Check out this awesome iOS preview of the game:
Although the app is available for free on iTunes, in-app purchases start at $0.99 and reach as high as $59.99. Only three characters are available for free. These free characters rotate, giving users a taste of what they are missing, as well as reason to keep checking the app. The rest of the characters can be purchased in stores like Best Buy, Walmart, etc. It is sure to be a profitable endeavor given the pre-existing fan-bases of the many characters in the mobile game.
The Apple App Store’s increased app size limit will most certainly bring about an influx of large-scale apps like the Disney Infinity Toy Box, although one thing hasn’t changed: apps which are being downloaded by a cellular network still have a 100 MB size limit. Apps above 100 MB must be downloaded using a Wi-Fi network.

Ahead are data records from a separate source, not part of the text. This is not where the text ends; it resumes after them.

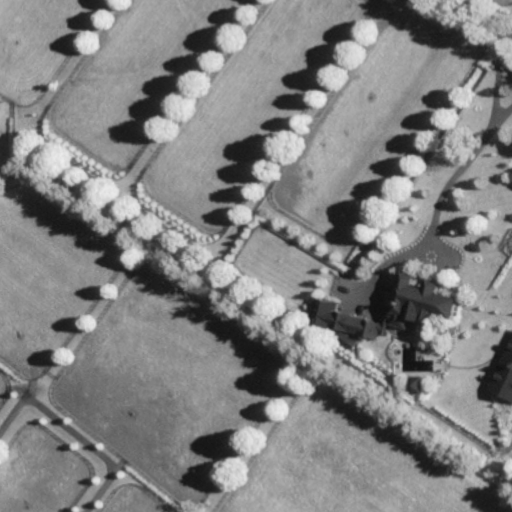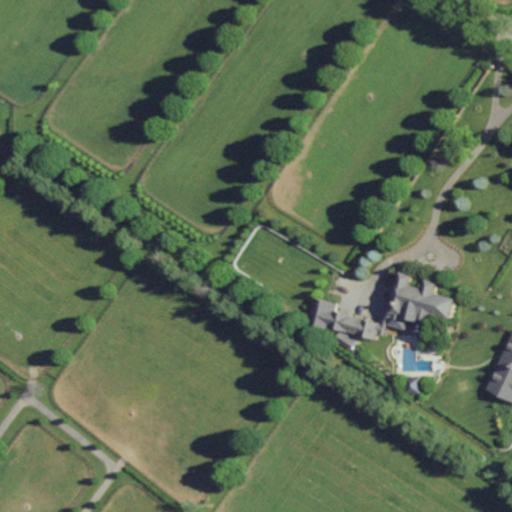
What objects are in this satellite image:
road: (490, 14)
building: (422, 304)
building: (393, 310)
building: (366, 327)
building: (435, 348)
building: (504, 374)
building: (416, 384)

While there are obvious advantages to giving users the ability to download an app wherever they have cellular service, large-scale apps are often less dependent on impulse downloads. Many developers will no doubt be excited to put the new limit to work via higher quality graphics and longer games.

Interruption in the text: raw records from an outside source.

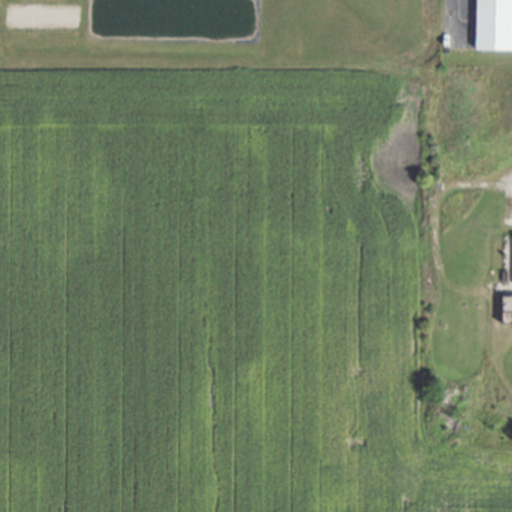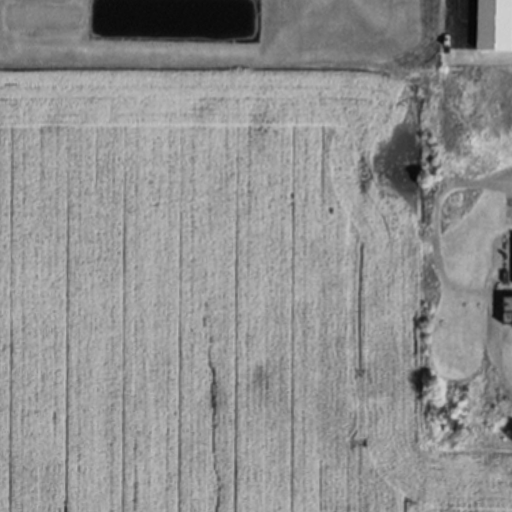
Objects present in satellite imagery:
airport taxiway: (456, 7)
airport apron: (459, 24)
building: (493, 24)
airport hangar: (494, 24)
building: (494, 24)
airport: (243, 28)
building: (506, 311)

The move seems consistent with Apple’s strategy of making the development process easier for app developers. Last year, Apple released Swift (for information on Swift, check out our previous post: Swift Execution: Apple’s New Programming Language Shakes Up Tech Community) and Metal, a low-level, low-overhead graphics API which we wrote about when it debuted with iOS 8 in our post Bite the Apple: Maximize iOS 8 to Vanquish Your Competition. Both releases, along with the increased app size limit, seem to be power moves dedicated to drawing more developers to the iOS platform.
As we detailed in App Store Optimization Part 5: Key Differences Between Apple Vs. Google Play App Stores, the main difference between the Apple App Store and Google Play is Apple’s emphasis on curation. Although good ASO processes for the Apple App Store are shrouded in secrecy, it’s known that Apple focuses on promoting discovery through curation. Apple requires all apps to be approved by their team of curators before allowing them to be displayed in the App Store. Increasing the app size limit gives developers the freedom to create more intricate, high-production value games for the Apple App Store curators to promote.
If there’s one broad conclusion to be drawn from the move, it’s that mobile gaming is evolving, and Apple wants to spearhead the movement.